__WHAT NEEDS TO BE DONE__:
All of the data must be output without alteration.

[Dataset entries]
------------------------------

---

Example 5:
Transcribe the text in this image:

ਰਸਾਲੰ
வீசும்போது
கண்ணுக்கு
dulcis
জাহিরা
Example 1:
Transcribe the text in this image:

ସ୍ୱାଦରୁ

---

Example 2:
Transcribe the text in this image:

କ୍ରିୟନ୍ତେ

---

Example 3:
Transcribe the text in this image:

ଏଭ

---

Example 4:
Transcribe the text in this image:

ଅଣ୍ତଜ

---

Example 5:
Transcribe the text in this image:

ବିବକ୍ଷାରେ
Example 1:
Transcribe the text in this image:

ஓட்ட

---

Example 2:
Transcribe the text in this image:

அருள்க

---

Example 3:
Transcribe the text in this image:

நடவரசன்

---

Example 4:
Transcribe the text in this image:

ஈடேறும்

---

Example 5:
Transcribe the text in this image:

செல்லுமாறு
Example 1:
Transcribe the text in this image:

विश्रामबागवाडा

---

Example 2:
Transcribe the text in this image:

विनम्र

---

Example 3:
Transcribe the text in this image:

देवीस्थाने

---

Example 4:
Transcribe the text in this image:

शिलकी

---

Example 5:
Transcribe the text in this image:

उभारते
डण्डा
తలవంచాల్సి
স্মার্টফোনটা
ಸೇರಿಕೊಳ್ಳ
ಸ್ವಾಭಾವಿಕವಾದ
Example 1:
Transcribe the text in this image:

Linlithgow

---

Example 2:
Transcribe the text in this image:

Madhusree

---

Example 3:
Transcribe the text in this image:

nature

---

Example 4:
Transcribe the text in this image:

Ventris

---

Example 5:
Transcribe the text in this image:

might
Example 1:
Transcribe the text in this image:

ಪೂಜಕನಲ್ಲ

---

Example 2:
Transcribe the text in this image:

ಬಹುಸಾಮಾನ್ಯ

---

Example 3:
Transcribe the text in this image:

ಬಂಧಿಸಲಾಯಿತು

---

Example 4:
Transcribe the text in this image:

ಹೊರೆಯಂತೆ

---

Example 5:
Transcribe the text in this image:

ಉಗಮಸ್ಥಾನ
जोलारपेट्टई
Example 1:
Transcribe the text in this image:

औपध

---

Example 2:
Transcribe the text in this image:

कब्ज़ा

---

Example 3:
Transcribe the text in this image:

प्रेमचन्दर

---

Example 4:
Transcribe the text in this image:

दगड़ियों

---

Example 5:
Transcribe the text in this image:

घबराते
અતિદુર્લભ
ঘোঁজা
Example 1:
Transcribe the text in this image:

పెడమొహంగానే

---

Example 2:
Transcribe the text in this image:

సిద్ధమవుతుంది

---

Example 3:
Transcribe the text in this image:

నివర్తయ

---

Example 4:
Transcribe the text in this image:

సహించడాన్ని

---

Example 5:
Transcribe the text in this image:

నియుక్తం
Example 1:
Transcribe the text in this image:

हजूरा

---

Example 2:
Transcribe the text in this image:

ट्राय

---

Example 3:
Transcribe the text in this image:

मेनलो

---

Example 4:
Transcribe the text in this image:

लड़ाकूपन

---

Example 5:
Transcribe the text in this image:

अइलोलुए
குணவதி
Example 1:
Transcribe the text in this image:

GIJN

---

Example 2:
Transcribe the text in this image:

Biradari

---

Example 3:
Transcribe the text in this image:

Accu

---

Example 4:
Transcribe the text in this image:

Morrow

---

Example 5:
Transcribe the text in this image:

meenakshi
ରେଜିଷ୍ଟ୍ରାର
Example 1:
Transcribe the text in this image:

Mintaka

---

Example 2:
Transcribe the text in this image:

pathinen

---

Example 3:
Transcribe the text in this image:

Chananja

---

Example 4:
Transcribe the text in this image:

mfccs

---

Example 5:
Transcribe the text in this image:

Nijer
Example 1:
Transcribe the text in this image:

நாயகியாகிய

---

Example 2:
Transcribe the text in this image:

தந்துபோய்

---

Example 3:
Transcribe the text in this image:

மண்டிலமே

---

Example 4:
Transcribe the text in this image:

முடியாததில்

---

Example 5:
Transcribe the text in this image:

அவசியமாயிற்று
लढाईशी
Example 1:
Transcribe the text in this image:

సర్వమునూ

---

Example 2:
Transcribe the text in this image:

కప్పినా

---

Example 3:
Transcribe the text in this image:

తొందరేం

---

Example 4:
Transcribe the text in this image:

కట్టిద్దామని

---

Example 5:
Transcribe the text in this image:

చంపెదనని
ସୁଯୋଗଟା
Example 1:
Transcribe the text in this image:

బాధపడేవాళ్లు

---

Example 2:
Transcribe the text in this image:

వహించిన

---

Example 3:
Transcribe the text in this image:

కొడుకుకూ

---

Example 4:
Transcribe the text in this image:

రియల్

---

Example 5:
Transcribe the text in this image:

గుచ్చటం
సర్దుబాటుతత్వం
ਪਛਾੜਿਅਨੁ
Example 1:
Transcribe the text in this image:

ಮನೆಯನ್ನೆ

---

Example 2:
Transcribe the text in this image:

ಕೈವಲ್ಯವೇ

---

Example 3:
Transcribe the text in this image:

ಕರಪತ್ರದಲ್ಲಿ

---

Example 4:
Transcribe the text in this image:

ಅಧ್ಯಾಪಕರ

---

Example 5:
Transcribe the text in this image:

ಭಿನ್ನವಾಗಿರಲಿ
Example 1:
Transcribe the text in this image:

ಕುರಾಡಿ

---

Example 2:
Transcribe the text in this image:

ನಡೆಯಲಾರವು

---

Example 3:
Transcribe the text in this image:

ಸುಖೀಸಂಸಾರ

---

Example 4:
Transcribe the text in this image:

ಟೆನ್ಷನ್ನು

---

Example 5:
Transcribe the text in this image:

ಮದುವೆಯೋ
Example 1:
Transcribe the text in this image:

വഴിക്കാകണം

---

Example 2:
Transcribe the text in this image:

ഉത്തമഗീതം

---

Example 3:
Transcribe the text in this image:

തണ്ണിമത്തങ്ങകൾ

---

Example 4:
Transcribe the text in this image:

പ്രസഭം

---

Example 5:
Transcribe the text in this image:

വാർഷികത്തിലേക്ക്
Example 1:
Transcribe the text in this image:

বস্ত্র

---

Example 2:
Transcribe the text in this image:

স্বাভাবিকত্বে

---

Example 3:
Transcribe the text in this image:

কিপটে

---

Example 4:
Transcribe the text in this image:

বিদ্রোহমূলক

------------------------------

__OUTPUT__:
---

Example 5:
Transcribe the text in this image:

ਰਸਾਲੰ
வீசும்போது
கண்ணுக்கு
dulcis
জাহিরা
Example 1:
Transcribe the text in this image:

ସ୍ୱାଦରୁ

---

Example 2:
Transcribe the text in this image:

କ୍ରିୟନ୍ତେ

---

Example 3:
Transcribe the text in this image:

ଏଭ

---

Example 4:
Transcribe the text in this image:

ଅଣ୍ତଜ

---

Example 5:
Transcribe the text in this image:

ବିବକ୍ଷାରେ
Example 1:
Transcribe the text in this image:

ஓட்ட

---

Example 2:
Transcribe the text in this image:

அருள்க

---

Example 3:
Transcribe the text in this image:

நடவரசன்

---

Example 4:
Transcribe the text in this image:

ஈடேறும்

---

Example 5:
Transcribe the text in this image:

செல்லுமாறு
Example 1:
Transcribe the text in this image:

विश्रामबागवाडा

---

Example 2:
Transcribe the text in this image:

विनम्र

---

Example 3:
Transcribe the text in this image:

देवीस्थाने

---

Example 4:
Transcribe the text in this image:

शिलकी

---

Example 5:
Transcribe the text in this image:

उभारते
डण्डा
తలవంచాల్సి
স্মার্টফোনটা
ಸೇರಿಕೊಳ್ಳ
ಸ್ವಾಭಾವಿಕವಾದ
Example 1:
Transcribe the text in this image:

Linlithgow

---

Example 2:
Transcribe the text in this image:

Madhusree

---

Example 3:
Transcribe the text in this image:

nature

---

Example 4:
Transcribe the text in this image:

Ventris

---

Example 5:
Transcribe the text in this image:

might
Example 1:
Transcribe the text in this image:

ಪೂಜಕನಲ್ಲ

---

Example 2:
Transcribe the text in this image:

ಬಹುಸಾಮಾನ್ಯ

---

Example 3:
Transcribe the text in this image:

ಬಂಧಿಸಲಾಯಿತು

---

Example 4:
Transcribe the text in this image:

ಹೊರೆಯಂತೆ

---

Example 5:
Transcribe the text in this image:

ಉಗಮಸ್ಥಾನ
जोलारपेट्टई
Example 1:
Transcribe the text in this image:

औपध

---

Example 2:
Transcribe the text in this image:

कब्ज़ा

---

Example 3:
Transcribe the text in this image:

प्रेमचन्दर

---

Example 4:
Transcribe the text in this image:

दगड़ियों

---

Example 5:
Transcribe the text in this image:

घबराते
અતિદુર્લભ
ঘোঁজা
Example 1:
Transcribe the text in this image:

పెడమొహంగానే

---

Example 2:
Transcribe the text in this image:

సిద్ధమవుతుంది

---

Example 3:
Transcribe the text in this image:

నివర్తయ

---

Example 4:
Transcribe the text in this image:

సహించడాన్ని

---

Example 5:
Transcribe the text in this image:

నియుక్తం
Example 1:
Transcribe the text in this image:

हजूरा

---

Example 2:
Transcribe the text in this image:

ट्राय

---

Example 3:
Transcribe the text in this image:

मेनलो

---

Example 4:
Transcribe the text in this image:

लड़ाकूपन

---

Example 5:
Transcribe the text in this image:

अइलोलुए
குணவதி
Example 1:
Transcribe the text in this image:

GIJN

---

Example 2:
Transcribe the text in this image:

Biradari

---

Example 3:
Transcribe the text in this image:

Accu

---

Example 4:
Transcribe the text in this image:

Morrow

---

Example 5:
Transcribe the text in this image:

meenakshi
ରେଜିଷ୍ଟ୍ରାର
Example 1:
Transcribe the text in this image:

Mintaka

---

Example 2:
Transcribe the text in this image:

pathinen

---

Example 3:
Transcribe the text in this image:

Chananja

---

Example 4:
Transcribe the text in this image:

mfccs

---

Example 5:
Transcribe the text in this image:

Nijer
Example 1:
Transcribe the text in this image:

நாயகியாகிய

---

Example 2:
Transcribe the text in this image:

தந்துபோய்

---

Example 3:
Transcribe the text in this image:

மண்டிலமே

---

Example 4:
Transcribe the text in this image:

முடியாததில்

---

Example 5:
Transcribe the text in this image:

அவசியமாயிற்று
लढाईशी
Example 1:
Transcribe the text in this image:

సర్వమునూ

---

Example 2:
Transcribe the text in this image:

కప్పినా

---

Example 3:
Transcribe the text in this image:

తొందరేం

---

Example 4:
Transcribe the text in this image:

కట్టిద్దామని

---

Example 5:
Transcribe the text in this image:

చంపెదనని
ସୁଯୋଗଟା
Example 1:
Transcribe the text in this image:

బాధపడేవాళ్లు

---

Example 2:
Transcribe the text in this image:

వహించిన

---

Example 3:
Transcribe the text in this image:

కొడుకుకూ

---

Example 4:
Transcribe the text in this image:

రియల్

---

Example 5:
Transcribe the text in this image:

గుచ్చటం
సర్దుబాటుతత్వం
ਪਛਾੜਿਅਨੁ
Example 1:
Transcribe the text in this image:

ಮನೆಯನ್ನೆ

---

Example 2:
Transcribe the text in this image:

ಕೈವಲ್ಯವೇ

---

Example 3:
Transcribe the text in this image:

ಕರಪತ್ರದಲ್ಲಿ

---

Example 4:
Transcribe the text in this image:

ಅಧ್ಯಾಪಕರ

---

Example 5:
Transcribe the text in this image:

ಭಿನ್ನವಾಗಿರಲಿ
Example 1:
Transcribe the text in this image:

ಕುರಾಡಿ

---

Example 2:
Transcribe the text in this image:

ನಡೆಯಲಾರವು

---

Example 3:
Transcribe the text in this image:

ಸುಖೀಸಂಸಾರ

---

Example 4:
Transcribe the text in this image:

ಟೆನ್ಷನ್ನು

---

Example 5:
Transcribe the text in this image:

ಮದುವೆಯೋ
Example 1:
Transcribe the text in this image:

വഴിക്കാകണം

---

Example 2:
Transcribe the text in this image:

ഉത്തമഗീതം

---

Example 3:
Transcribe the text in this image:

തണ്ണിമത്തങ്ങകൾ

---

Example 4:
Transcribe the text in this image:

പ്രസഭം

---

Example 5:
Transcribe the text in this image:

വാർഷികത്തിലേക്ക്
Example 1:
Transcribe the text in this image:

বস্ত্র

---

Example 2:
Transcribe the text in this image:

স্বাভাবিকত্বে

---

Example 3:
Transcribe the text in this image:

কিপটে

---

Example 4:
Transcribe the text in this image:

বিদ্রোহমূলক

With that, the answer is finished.